Poursuivant son analyse, Ndao ajoute : « ce qu’il faut savoir avec cette méthode (osmose inverse), c’est qu’il peut y avoir quelques déficiences en minéraux. Donc, cette eau qui est filtrée de cette manière doit être aussitôt reminéralisée. Donc il ne faut pas uniquement boire ce type d’eau si c’est fait par osmose inverse. Parfois, ça peut vous faire perdre des minéraux ». Selon lui, tout dépend des méthodes de filtration utilisées. « Un système de filtrage qui enlève les matières en suspension sans enlever les sels minéraux, est un bon système. Au cas contraire, ça devient dangereux pour la santé », avertit-il.
A la suite de cette préoccupation, Vipeoples est entré en contact avec le frère du propriétaire de la première marque évoquée. Mohamed Lamine Niang est le gérant principal de la marque, il apporte des précisions à ce propos : « nos machines possèdent des cartouches intégrées qui réduisent le chlore, le mauvais goût, les contaminants organiques… et par-dessus tout, elles préservent les sels minéraux et les oligo-éléments naturels de l’eau », précise-t-il. Il ajoute : « notre eau passe par 4 filtres à la différence des autres où l’eau ne passe que par un seul filtre ».
Le consommateur sénégalais plus exigeant qu’auparavant ?
En dehors des avantages tarifaires, la bonne qualité de l’eau est devenue un enjeu de taille au sein de la société sénégalaise. Pour ces nombreuses personnes aux revenus faibles qui ne peuvent pas acheter régulièrement des bidons d’eau de 10 litres, l’eau du robinet est la seule alternative. Mais la forte teneur en calcaire rend sa consommation difficile car désagréable au goût.
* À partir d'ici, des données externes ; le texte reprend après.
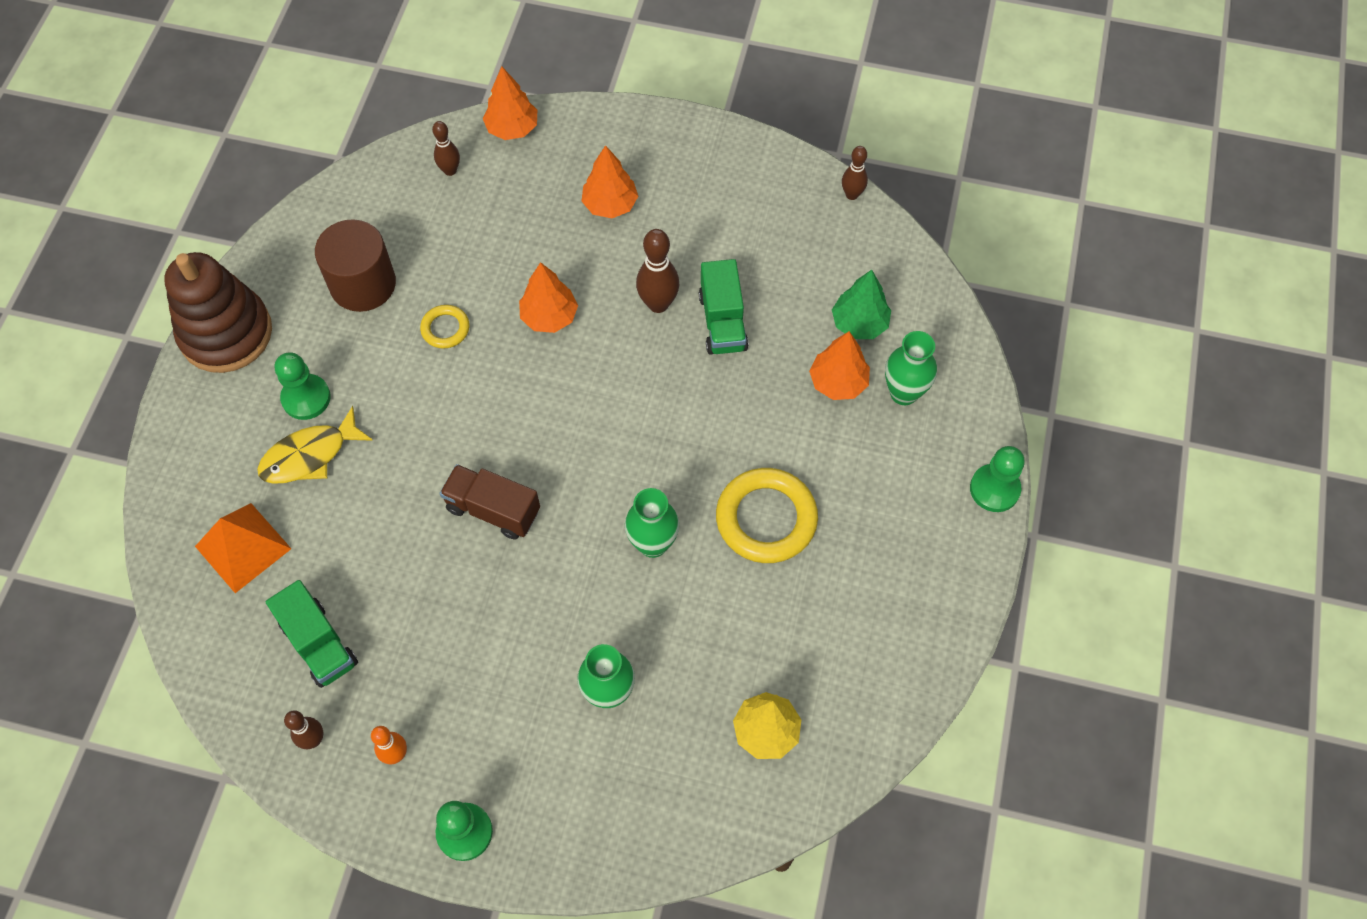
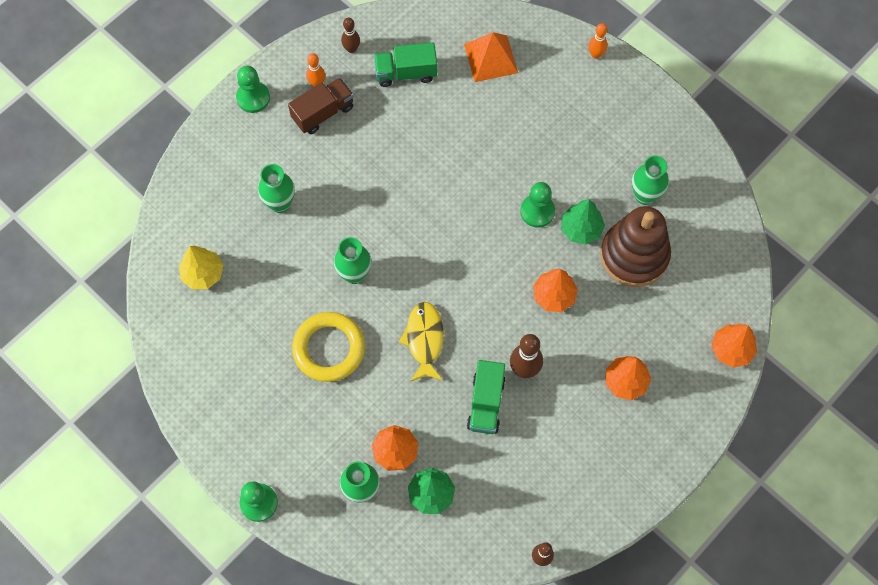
camera: 120 degrees right, 5 degrees up
brown stacking toy [164,252,272,373] -> brown stacking toy moved to [601,206,671,287]
yellow fish [257,406,373,484] -> yellow fish moved to [399,302,444,382]
green pawn [275,352,331,420] -> green pawn moved to [520,182,555,228]
brown cylinder [315,219,396,312] -> green vase [632,156,669,205]
yellow ring [420,305,469,349] -> green tree [561,199,605,245]
brown bowling pin [432,121,460,176] -> none
brown truck [440,464,540,540] -> brown truck moved to [288,78,354,134]
green truck [699,259,749,355] -> green truck turned 105 degrees counterclockwise [467,360,506,434]
none -> orange bowling pin [588,23,608,59]

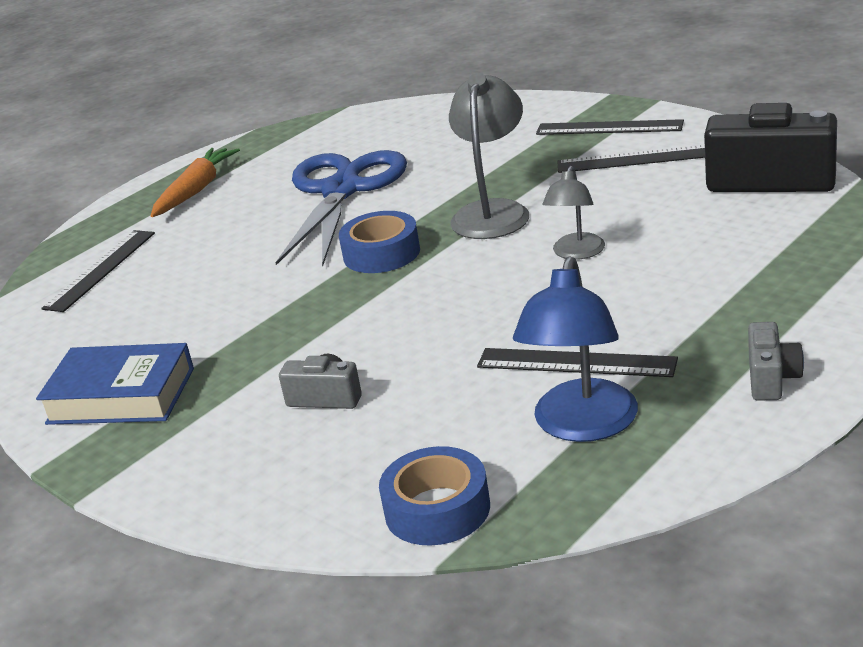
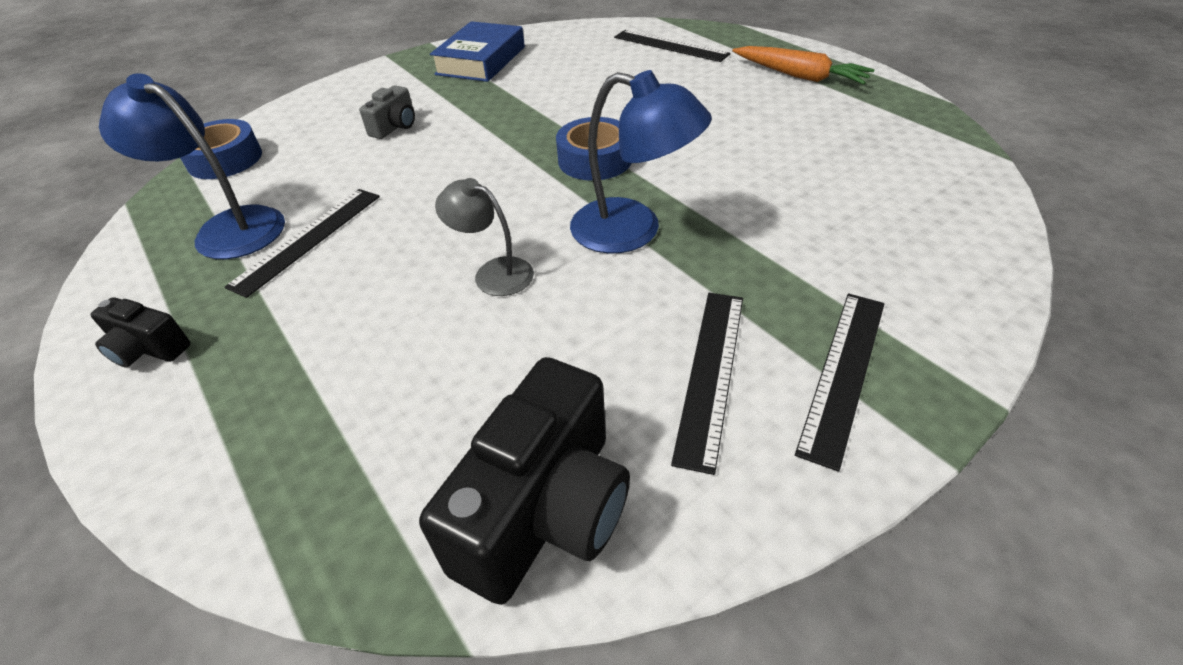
camera: 100 degrees right, 15 degrees up
blue scissors [275,150,407,266] -> none
grey lamp [449,73,529,239] -> blue lamp [570,70,712,254]
grey camera [748,322,804,401] -> black camera [91,297,191,367]

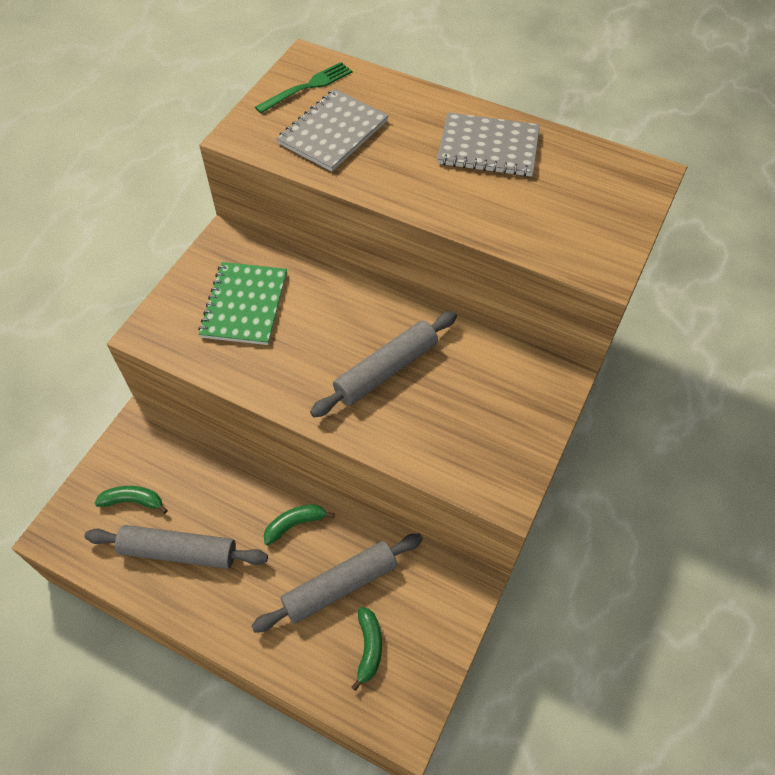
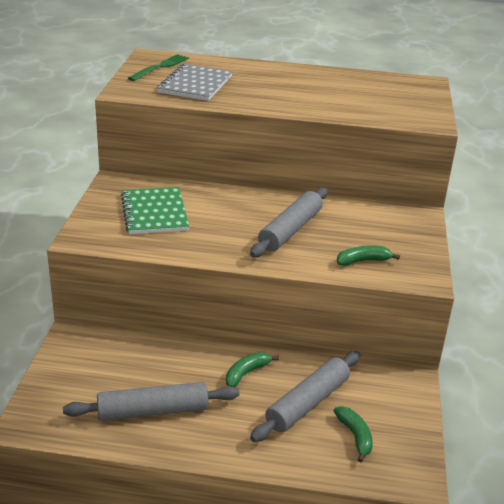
camera: 20 degrees left, 25 degrees down
green banana [95,486,168,514] -> green banana moved to [337,245,400,266]
grey notebook [437,112,540,177] -> none

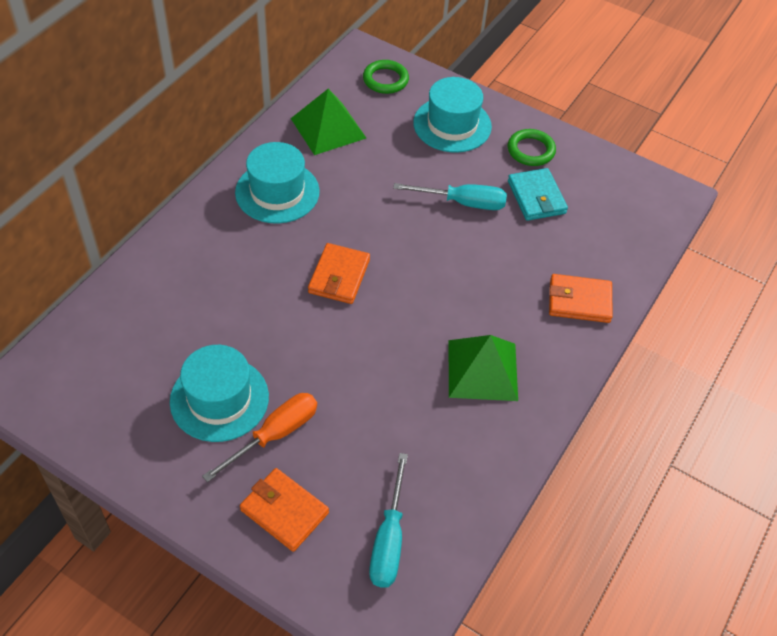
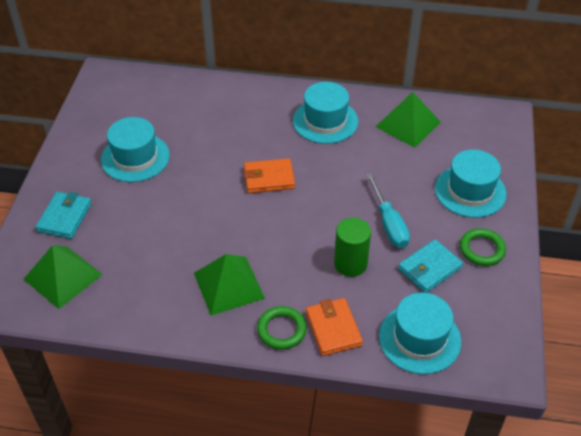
camera: 70 degrees right, 5 degrees down
orange screwdriver [202,393,317,482] -> none
orange wallet [240,468,329,552] -> turquoise wallet [35,192,92,239]
green ring [363,60,409,94] -> green ring moved to [257,306,307,350]
turquoise screwdriver [369,453,408,588] -> green pyramid [24,245,103,309]
none -> green cylinder [334,218,371,277]
none -> turquoise hat [379,293,461,374]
« D’essence, l’eau est biologiquement potable. Maintenant les consommateurs sont en train de passer à un niveau plus élevé d’acceptabilité de l’eau. C’est-à -dire qu’une eau peut être transparente, limpide et ne pas être potable. Tout comme une eau peut avoir des matières en suspension et être potable. Les consommateurs veulent avoir, non seulement de l’eau potable sur le plan du respect des normes mais en même temps, une eau beaucoup plus claire exempte de coloration », pense Momar Ndao, président de l'ASCOSEN.